Under naloxone access laws, every state already permits pharmacists to dispense the nasal sprays to anyone who asks for it, regardless of whether the person has a prescription. But according to a recent report by the Reagan-Udall Foundation, an independent group that analyzes issues facing the F.D.A., of the 16.95 million naloxone doses distributed in 2021 — an acknowledged underestimate — just 2.64 million went through pharmacies. Most doses are given to emergency responders, clinics and community outreach workers.
That’s because in addition to price, there are other access barriers to naloxone. Studies show that independent pharmacists in particular, especially those in rural and impoverished urban areas, do not regularly stock the nasal sprays, often saying they do not want to engage with people who use drugs.
“Because of stigma, a large percentage of pharmacists have not offered naloxone to patients,” said Evan Peet, a health economist at the RAND Corporation who is concerned about out-of-pocket costs.
That deeply embedded stigma, plus price, are why direct naloxone distribution by clinics and harm reduction groups nationwide is vital to the people who most often need the medication.
James Moore, who owns a family-friendly bicycle shop in Hattiesburg, Miss., is trying to combat bias as well as the price of Narcan, which, he said, in his area can run well over $100 for a double-dose box without insurance. At his shop, he gives out free Narcan and training to anyone who asks for it.
Mr. Moore said he was excited about the spray becoming available over the counter because he thought it could eventually help to ease the stigma toward people who struggle with addiction — people like his son Jeffrey, who died in 2015 from an overdose.
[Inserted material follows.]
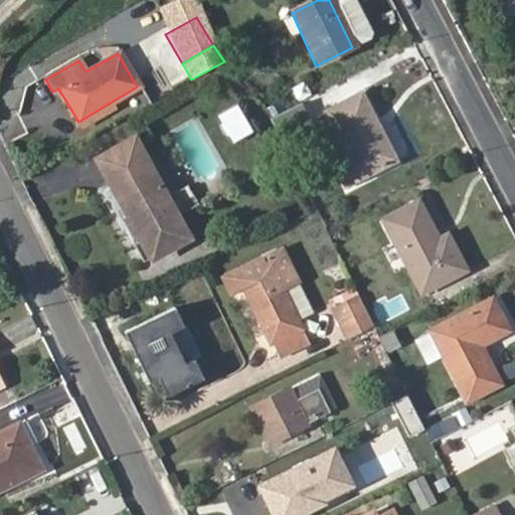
[(322,116),(344,157),(330,164),(344,188),(393,163),(359,97),(322,116)]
Mr. Moore hadn’t known about naloxone when Jeffrey was alive. Ever since, he has worked tirelessly to educate families, students and law enforcement about its lifesaving properties. Television stations run his Narcan public service announcements.
Addiction and overdose fatalities are often still hushed up in Hattiesburg, Mr. Moore said. So when he learns about someone local who has just died from an overdose, he lowers the American flag over his shop and flies a purple flag at half-mast for five days. He hosts annual candlelight services for friends and families of loved ones who struggle with addiction. He takes people enrolled in inpatient rehabilitation programs out for group bike rides, and donates refurbished bicycles to those needing transportation to and from drug court.
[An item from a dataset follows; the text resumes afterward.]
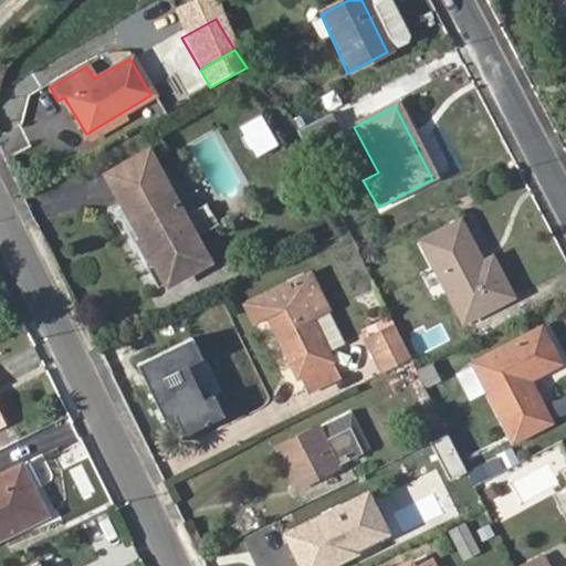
[(327,116),(297,132),(307,153),(337,136),(327,116)]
But Mr. Moore, who receives Narcan from state mental health services, also worries about the out-of-pocket price for Narcan if it is approved for open shelf sales.
“As much as I love Narcan’s existence,” he said, “it pains me to know what it costs an individual without insurance every time they go to buy it. So I’m anxious to see it go up on Walmart’s shelves, and for the competitors to come along. I want somebody to be able to buy Narcan for the price of a hamburger.”